I concur in the majority's conclusion that the lower courts erred in determining, respectively, that the accident at issue automatically ended when the victim expired and, alternatively, that the Commonwealth was obligated to prove that Appellee, Gregory Wisneski, caused the Victim's death in order for the statutory requirements that he stop at the scene, give information, render aid and notify police to be applicable. 75 Pa.C.S. §§ 3742(a), 3744(a), 3746 (hereinafter “statute”). I, likewise, believe the majority correctly observes that given the procedural posture of the case, i.e., dismissal upon Appellee's habeas corpus petition, it cannot definitively be said whether Appellee was “involved in an accident resulting in injury or death of any person.” Thus, I believe a remand for further proceedings is warranted and a determination by a jury 1 should be made

regarding whether this was “an accident resulting in injury or death of any person.” I disagree respectively with the majority's reasoning that Appellee was obligated to stop under the circumstances of this case because a dead body can be “injured,” and, therefore, the striking of a corpse constitutes an accident “resulting in injury” for purposes of the statute.

As aptly observed by the majority, the obligation to stop pursuant to the statute at issue is not triggered by the timing of when the victim expires, nor by who caused the accident or the victim's death. Maj. Op. at 1153. Rather, all that the statute requires is that the driver be “involved” in an accident where injury or death has occurred. As there is no question that death occurred in this instance, the relevant inquiry then becomes what constitutes an accident, and what is its duration, for purposes of the statute. As the majority points out, one can imagine endless scenarios of accidents concluding swiftly or continuing for a greater duration. In my view, where there is a factual dispute, as here, regarding whether the events at issue constitute an ongoing accident for purposes of the statute, it is for a jury to resolve that question.

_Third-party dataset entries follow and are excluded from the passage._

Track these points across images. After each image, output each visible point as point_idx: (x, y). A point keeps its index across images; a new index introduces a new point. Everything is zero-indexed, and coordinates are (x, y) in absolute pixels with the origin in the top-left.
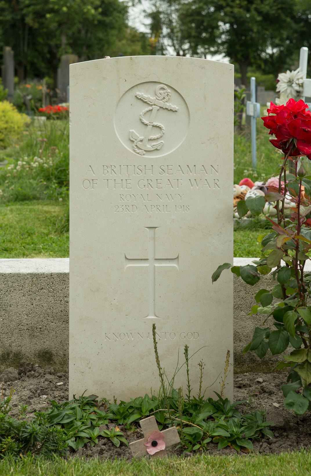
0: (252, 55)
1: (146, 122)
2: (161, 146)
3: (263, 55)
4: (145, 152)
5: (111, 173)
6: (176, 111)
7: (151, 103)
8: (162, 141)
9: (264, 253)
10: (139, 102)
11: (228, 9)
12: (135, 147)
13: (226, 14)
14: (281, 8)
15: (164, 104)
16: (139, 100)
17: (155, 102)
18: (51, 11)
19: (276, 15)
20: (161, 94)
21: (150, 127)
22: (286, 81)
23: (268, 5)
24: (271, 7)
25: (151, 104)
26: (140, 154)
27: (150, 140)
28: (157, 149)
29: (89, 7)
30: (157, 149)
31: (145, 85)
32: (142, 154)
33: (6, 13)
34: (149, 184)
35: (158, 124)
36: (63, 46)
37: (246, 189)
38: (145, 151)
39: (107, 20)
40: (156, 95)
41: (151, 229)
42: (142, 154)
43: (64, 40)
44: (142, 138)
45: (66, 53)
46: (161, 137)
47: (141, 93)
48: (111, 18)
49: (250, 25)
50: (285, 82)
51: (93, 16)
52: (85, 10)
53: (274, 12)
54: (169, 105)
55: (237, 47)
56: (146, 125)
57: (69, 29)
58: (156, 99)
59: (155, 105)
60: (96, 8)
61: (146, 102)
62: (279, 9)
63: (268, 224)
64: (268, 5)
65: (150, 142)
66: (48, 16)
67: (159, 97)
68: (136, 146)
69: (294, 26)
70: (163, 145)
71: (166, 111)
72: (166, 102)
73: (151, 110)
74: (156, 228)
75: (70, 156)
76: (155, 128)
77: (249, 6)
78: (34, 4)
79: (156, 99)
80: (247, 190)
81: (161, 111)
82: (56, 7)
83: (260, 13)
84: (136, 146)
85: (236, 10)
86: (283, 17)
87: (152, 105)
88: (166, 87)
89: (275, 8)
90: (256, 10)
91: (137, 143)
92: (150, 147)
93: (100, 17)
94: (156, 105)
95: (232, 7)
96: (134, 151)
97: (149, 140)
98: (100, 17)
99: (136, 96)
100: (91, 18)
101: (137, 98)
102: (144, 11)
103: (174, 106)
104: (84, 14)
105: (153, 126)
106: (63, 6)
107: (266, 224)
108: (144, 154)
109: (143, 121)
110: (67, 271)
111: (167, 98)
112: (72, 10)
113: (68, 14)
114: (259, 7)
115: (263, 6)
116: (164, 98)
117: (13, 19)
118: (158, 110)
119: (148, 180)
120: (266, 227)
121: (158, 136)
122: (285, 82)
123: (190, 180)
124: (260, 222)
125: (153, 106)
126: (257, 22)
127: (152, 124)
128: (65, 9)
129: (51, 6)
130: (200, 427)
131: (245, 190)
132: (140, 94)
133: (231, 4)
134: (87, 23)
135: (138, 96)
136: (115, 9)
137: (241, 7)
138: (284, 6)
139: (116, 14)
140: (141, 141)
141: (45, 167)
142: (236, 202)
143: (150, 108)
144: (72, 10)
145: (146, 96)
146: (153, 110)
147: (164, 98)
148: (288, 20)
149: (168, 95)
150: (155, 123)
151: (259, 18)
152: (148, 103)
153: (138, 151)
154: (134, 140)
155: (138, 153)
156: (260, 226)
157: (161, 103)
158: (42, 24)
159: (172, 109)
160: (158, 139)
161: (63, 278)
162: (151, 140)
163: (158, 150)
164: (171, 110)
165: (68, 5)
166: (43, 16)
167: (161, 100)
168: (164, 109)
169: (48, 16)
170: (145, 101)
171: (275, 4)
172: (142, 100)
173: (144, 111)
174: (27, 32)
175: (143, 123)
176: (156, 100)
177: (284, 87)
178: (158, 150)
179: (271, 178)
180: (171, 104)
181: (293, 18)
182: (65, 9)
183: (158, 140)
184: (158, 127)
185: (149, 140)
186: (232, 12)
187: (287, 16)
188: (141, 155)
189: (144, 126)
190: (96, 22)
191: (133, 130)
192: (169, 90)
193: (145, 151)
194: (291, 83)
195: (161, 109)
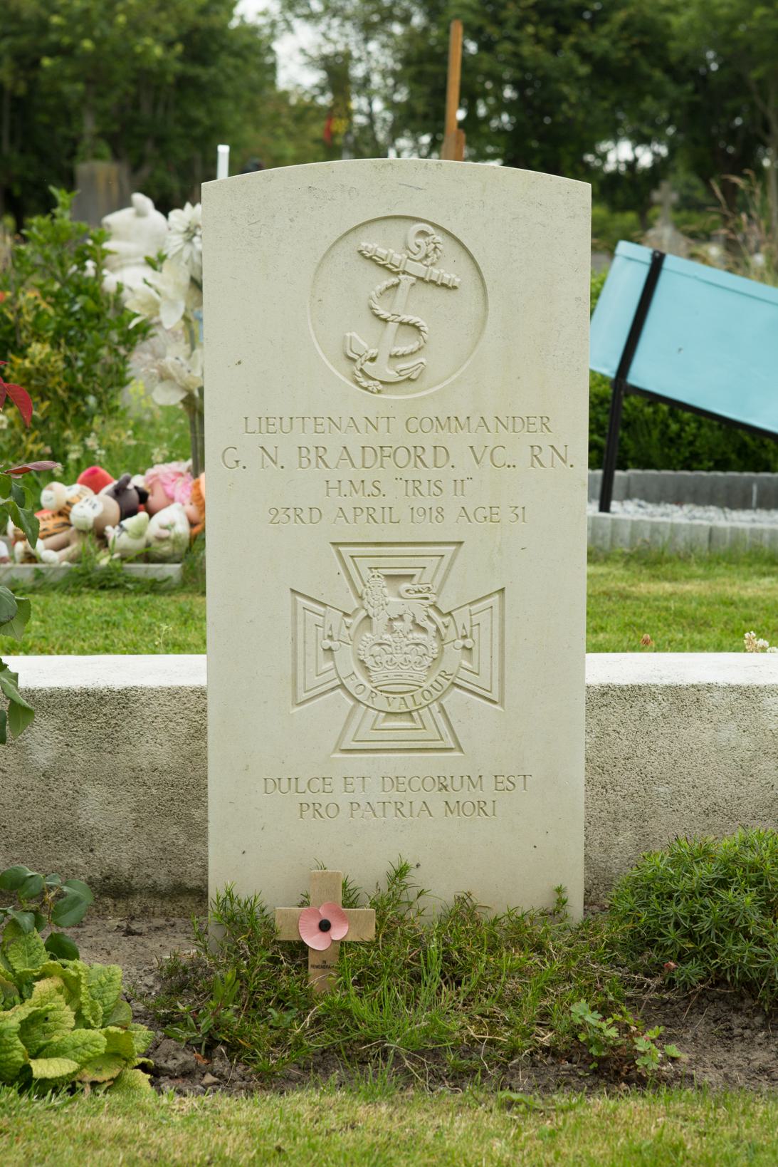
1: (385, 314)
2: (419, 371)
3: (663, 151)
4: (381, 387)
6: (455, 288)
7: (397, 267)
8: (423, 360)
9: (706, 602)
10: (368, 264)
12: (359, 374)
14: (641, 46)
15: (427, 271)
16: (368, 263)
17: (405, 266)
19: (627, 63)
20: (419, 246)
21: (393, 326)
22: (183, 229)
23: (606, 36)
24: (614, 43)
25: (396, 270)
26: (370, 391)
27: (395, 357)
29: (148, 41)
30: (409, 379)
31: (377, 225)
32: (375, 390)
34: (535, 456)
35: (414, 319)
36: (87, 141)
37: (81, 492)
38: (382, 382)
39: (203, 73)
40: (408, 248)
42: (375, 390)
43: (89, 126)
44: (373, 352)
45: (97, 156)
46: (419, 349)
47: (372, 243)
48: (213, 70)
50: (179, 232)
51: (160, 62)
52: (139, 49)
53: (620, 55)
54: (435, 273)
56: (385, 321)
58: (408, 258)
59: (404, 272)
60: (169, 45)
62: (633, 47)
63: (109, 576)
64: (606, 36)
65: (396, 360)
66: (46, 62)
67: (415, 254)
68: (361, 370)
69: (672, 90)
70: (423, 369)
71: (430, 287)
72: (432, 264)
73: (397, 286)
77: (560, 38)
79: (408, 258)
80: (81, 496)
81: (420, 285)
82: (66, 40)
83: (585, 56)
84: (361, 370)
85: (527, 50)
86: (644, 67)
87: (398, 273)
88: (430, 230)
89: (623, 44)
90: (577, 48)
91: (362, 365)
92: (395, 373)
93: (178, 67)
94: (409, 274)
95: (516, 42)
96: (357, 383)
97: (391, 356)
99: (360, 252)
100: (154, 66)
101: (363, 255)
102: (303, 51)
103: (448, 276)
104: (136, 57)
105: (401, 323)
106: (83, 36)
107: (103, 576)
108: (379, 392)
109: (376, 312)
110: (590, 656)
111: (433, 257)
112: (107, 48)
114: (584, 42)
115: (593, 38)
116: (427, 256)
118: (413, 285)
119: (532, 447)
120: (103, 584)
121: (413, 347)
122: (179, 232)
123: (471, 447)
124: (88, 573)
125: (402, 276)
126: (578, 79)
127: (399, 319)
128: (87, 44)
129: (53, 37)
131: (78, 496)
132: (370, 246)
135: (364, 252)
136: (223, 47)
137: (538, 40)
138: (647, 40)
139: (227, 61)
140: (373, 359)
142: (55, 524)
143: (394, 280)
144: (107, 48)
145: (382, 252)
146: (401, 285)
147: (427, 256)
148: (658, 74)
149: (436, 247)
150: (406, 318)
151: (584, 70)
153: (365, 384)
154: (356, 357)
155: (366, 389)
156: (87, 583)
157: (418, 269)
158: (32, 84)
159: (445, 282)
160: (412, 353)
162: (396, 356)
164: (443, 285)
165: (97, 33)
166: (36, 64)
167: (420, 261)
168: (426, 282)
170: (382, 263)
171: (625, 34)
172: (375, 261)
175: (377, 316)
176: (408, 261)
177: (175, 243)
179: (156, 466)
180: (442, 271)
181: (669, 70)
184: (413, 325)
185: (391, 356)
187: (653, 66)
188: (372, 392)
191: (354, 334)
192: (439, 238)
193: (382, 382)
194: (191, 234)
195: (419, 283)
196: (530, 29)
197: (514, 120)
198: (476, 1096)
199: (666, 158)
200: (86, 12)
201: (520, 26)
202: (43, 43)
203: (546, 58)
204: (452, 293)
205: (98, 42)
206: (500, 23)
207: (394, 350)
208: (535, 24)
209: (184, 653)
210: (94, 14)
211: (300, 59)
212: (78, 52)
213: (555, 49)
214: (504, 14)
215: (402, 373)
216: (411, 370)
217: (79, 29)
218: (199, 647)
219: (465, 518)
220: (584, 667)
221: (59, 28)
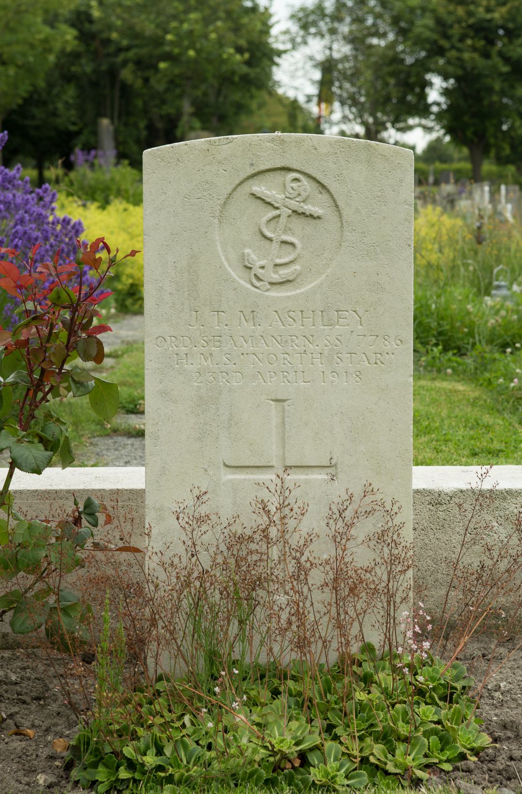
0: (491, 130)
5: (240, 323)
6: (319, 218)
11: (453, 53)
13: (449, 62)
16: (259, 201)
18: (168, 57)
31: (271, 174)
33: (83, 61)
36: (185, 118)
43: (187, 108)
48: (258, 70)
49: (489, 81)
52: (225, 56)
54: (308, 208)
55: (466, 118)
56: (270, 240)
57: (195, 87)
61: (269, 204)
66: (162, 65)
73: (279, 216)
78: (136, 46)
82: (176, 51)
83: (507, 60)
85: (466, 56)
90: (501, 54)
93: (245, 69)
95: (459, 50)
98: (245, 69)
102: (311, 58)
103: (317, 210)
104: (224, 62)
108: (267, 290)
112: (204, 55)
113: (196, 61)
115: (511, 47)
118: (289, 216)
126: (501, 74)
128: (191, 53)
129: (167, 48)
130: (331, 752)
133: (459, 45)
134: (227, 80)
137: (474, 49)
143: (277, 212)
146: (281, 217)
151: (505, 69)
157: (294, 205)
160: (292, 262)
161: (138, 495)
164: (303, 214)
165: (198, 46)
169: (162, 65)
172: (263, 200)
173: (265, 219)
174: (117, 93)
182: (191, 53)
186: (459, 59)
190: (236, 79)
196: (469, 42)
197: (449, 102)
198: (464, 768)
201: (461, 40)
202: (158, 52)
203: (480, 61)
204: (317, 221)
205: (198, 52)
206: (447, 37)
207: (278, 261)
208: (472, 38)
209: (507, 463)
211: (310, 64)
212: (184, 59)
213: (487, 55)
214: (451, 32)
218: (141, 461)
220: (411, 478)
221: (172, 43)
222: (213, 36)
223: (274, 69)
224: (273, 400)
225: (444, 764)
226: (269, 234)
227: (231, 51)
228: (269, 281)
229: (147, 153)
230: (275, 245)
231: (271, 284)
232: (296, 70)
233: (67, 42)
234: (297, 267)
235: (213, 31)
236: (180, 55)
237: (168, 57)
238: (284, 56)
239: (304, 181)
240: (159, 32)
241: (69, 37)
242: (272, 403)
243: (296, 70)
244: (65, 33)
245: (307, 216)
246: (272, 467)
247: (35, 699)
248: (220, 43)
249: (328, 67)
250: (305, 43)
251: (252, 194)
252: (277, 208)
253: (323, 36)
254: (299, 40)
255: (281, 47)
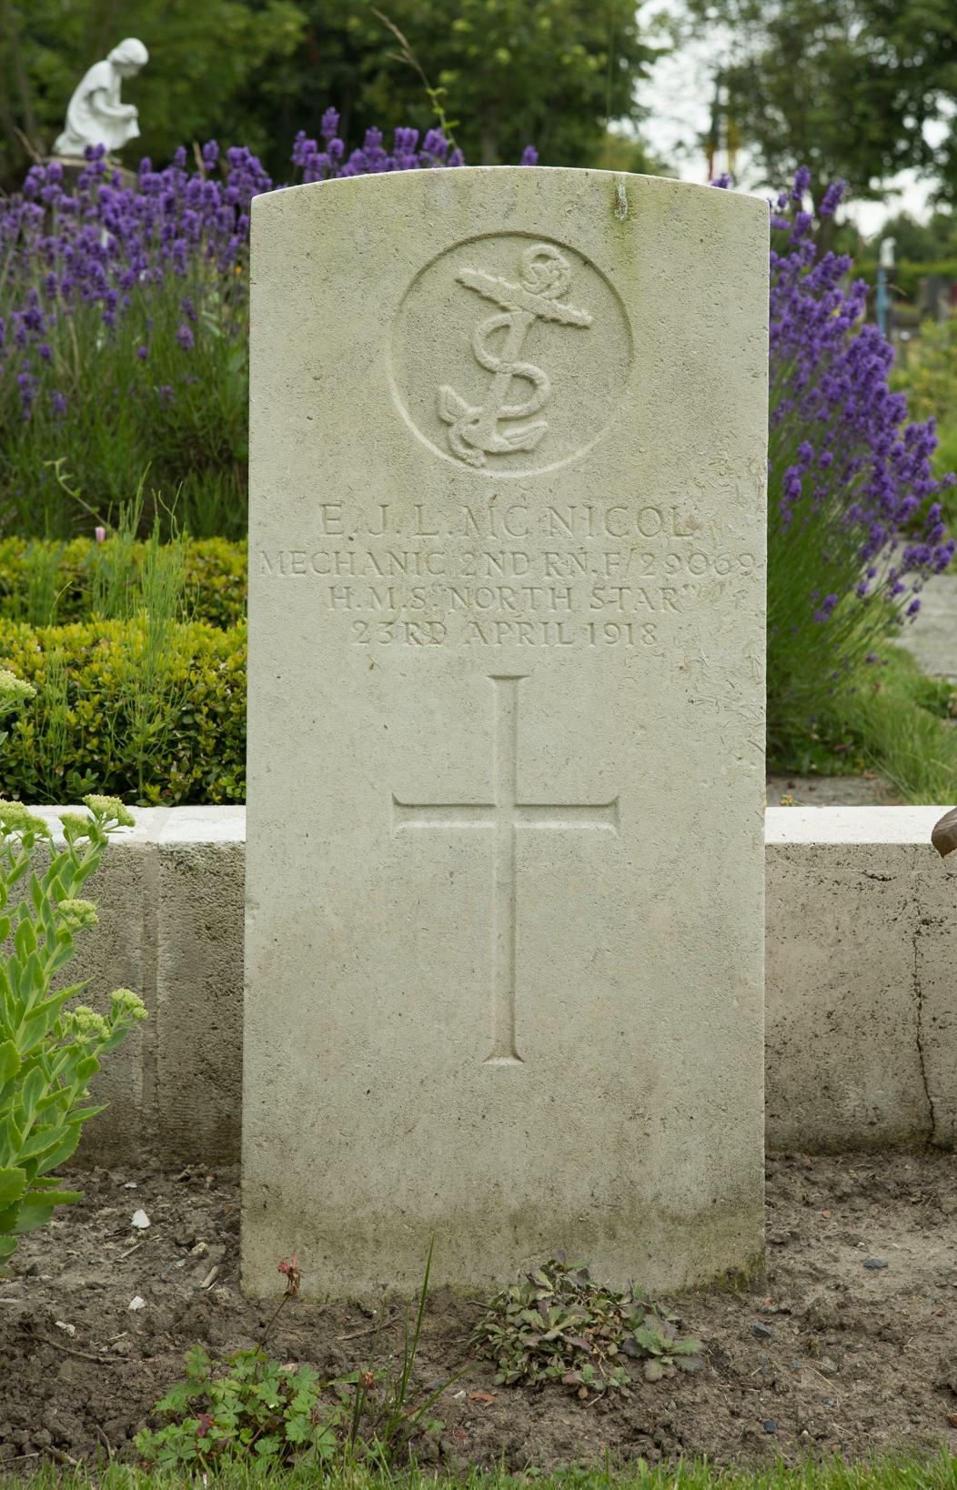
4: (483, 460)
6: (586, 328)
10: (469, 295)
12: (457, 442)
18: (457, 62)
27: (505, 420)
28: (523, 451)
41: (501, 682)
47: (471, 270)
52: (567, 60)
74: (519, 677)
75: (250, 458)
76: (518, 380)
82: (473, 50)
106: (496, 46)
112: (525, 59)
113: (509, 70)
117: (306, 89)
128: (503, 55)
129: (457, 47)
141: (829, 669)
146: (513, 330)
152: (495, 302)
159: (573, 320)
161: (236, 852)
163: (531, 452)
164: (554, 321)
165: (513, 41)
178: (531, 452)
182: (503, 55)
183: (534, 418)
189: (479, 375)
199: (949, 162)
200: (501, 16)
202: (440, 50)
204: (582, 334)
205: (514, 52)
210: (512, 17)
212: (488, 65)
215: (512, 440)
216: (521, 438)
217: (493, 35)
219: (480, 638)
221: (464, 36)
222: (545, 23)
223: (640, 83)
224: (495, 677)
225: (695, 1350)
226: (491, 360)
227: (579, 50)
228: (485, 448)
229: (258, 200)
230: (502, 382)
231: (487, 453)
232: (683, 85)
233: (287, 35)
234: (541, 423)
235: (544, 14)
236: (479, 59)
237: (457, 62)
238: (662, 61)
239: (564, 261)
240: (442, 17)
241: (291, 27)
242: (493, 683)
243: (683, 85)
244: (284, 19)
245: (547, 322)
246: (491, 806)
247: (261, 1309)
248: (557, 38)
249: (731, 79)
250: (695, 36)
251: (459, 281)
252: (504, 309)
253: (732, 24)
254: (686, 30)
255: (653, 43)
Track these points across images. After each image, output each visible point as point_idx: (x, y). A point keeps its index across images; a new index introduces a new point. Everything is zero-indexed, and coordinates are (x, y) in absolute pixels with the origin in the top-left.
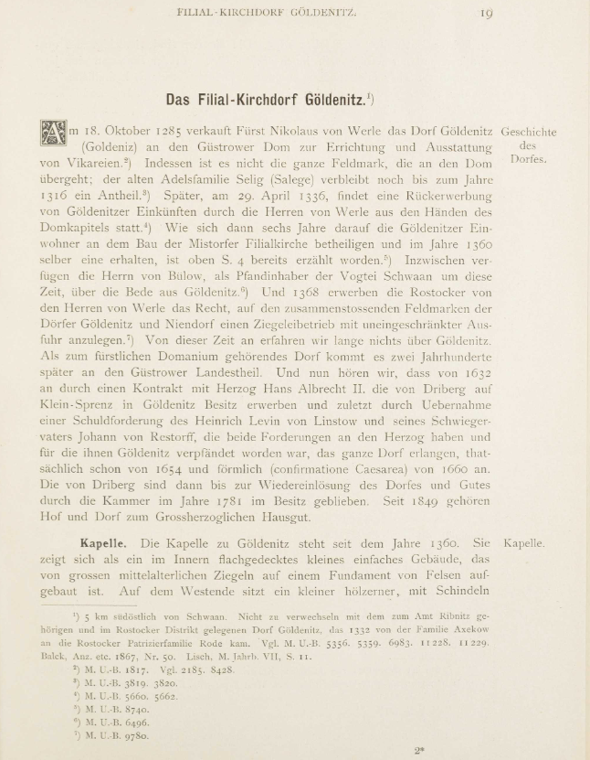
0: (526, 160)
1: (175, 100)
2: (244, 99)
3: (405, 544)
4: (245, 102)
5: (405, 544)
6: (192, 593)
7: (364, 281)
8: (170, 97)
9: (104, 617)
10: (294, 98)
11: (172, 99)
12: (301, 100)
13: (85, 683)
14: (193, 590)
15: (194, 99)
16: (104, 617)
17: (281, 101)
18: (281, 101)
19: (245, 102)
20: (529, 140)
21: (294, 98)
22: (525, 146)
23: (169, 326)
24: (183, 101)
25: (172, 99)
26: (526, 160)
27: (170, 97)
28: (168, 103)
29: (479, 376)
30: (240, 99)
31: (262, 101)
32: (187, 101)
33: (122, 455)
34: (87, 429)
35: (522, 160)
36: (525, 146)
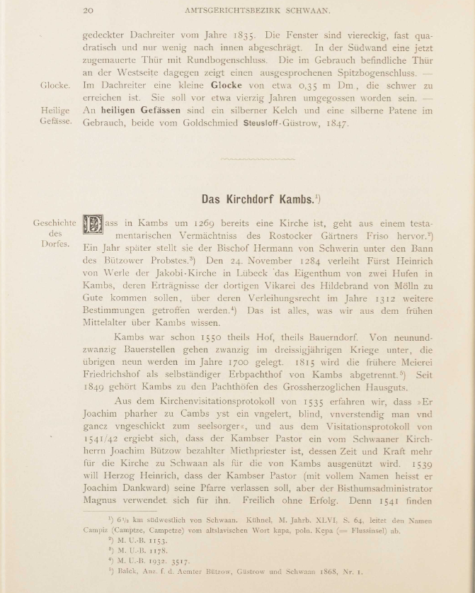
0: (53, 245)
1: (209, 200)
2: (232, 199)
3: (214, 35)
4: (233, 201)
5: (214, 35)
6: (113, 274)
7: (131, 429)
8: (205, 197)
9: (140, 521)
10: (271, 197)
11: (206, 199)
12: (276, 199)
13: (117, 540)
14: (114, 272)
15: (223, 199)
16: (140, 521)
17: (261, 200)
18: (261, 200)
19: (233, 201)
20: (57, 229)
21: (271, 197)
22: (53, 234)
23: (362, 477)
24: (214, 200)
25: (206, 199)
26: (53, 245)
27: (205, 197)
28: (203, 202)
29: (244, 37)
30: (229, 199)
31: (246, 200)
32: (218, 200)
33: (87, 124)
34: (162, 267)
35: (51, 245)
36: (53, 234)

Accordingly, I would reverse the lower courts' dismissal of the case on Appellee's habeas petition and remand for trial. It is for a factfinder to determine when the accident ended and if Appellee was or was not, therefore, involved in “an accident resulting in injury or death” when he struck the Victim.

Because I would resolve the case as set forth above, I would not, as the majority does, go on to address the argument forwarded by amici, that even if Appellee struck Victim after he had expired, this would constitute an injury for purposes of the statute at issue. Moreover, with regard to this topic, I do not agree with the majority's conclusion that the statutory language at issue should be read to include injury to a deceased person. The statute speaks of an accident involving either “the injury or death of any person,” contemplating, in the conjunctive, one or the other so long as either occurs to a “person.” Respectfully, I find strained, at best, the majority's conclusion that the hitting of a deceased's body represents an injury to a person under this statutory scheme. Rather, I believe it clear from the totality of the legislative language that the statute was intended to apply to a driver who kills or injures a living person. There are other sections of the Vehicle Code dealing with damages to property, but they are not within the scope of this appeal, and their language or rationale should not be conflated herewith to justify the majority's broader reading regarding this narrow provision of the law. Thus, on this point, I am in dissent.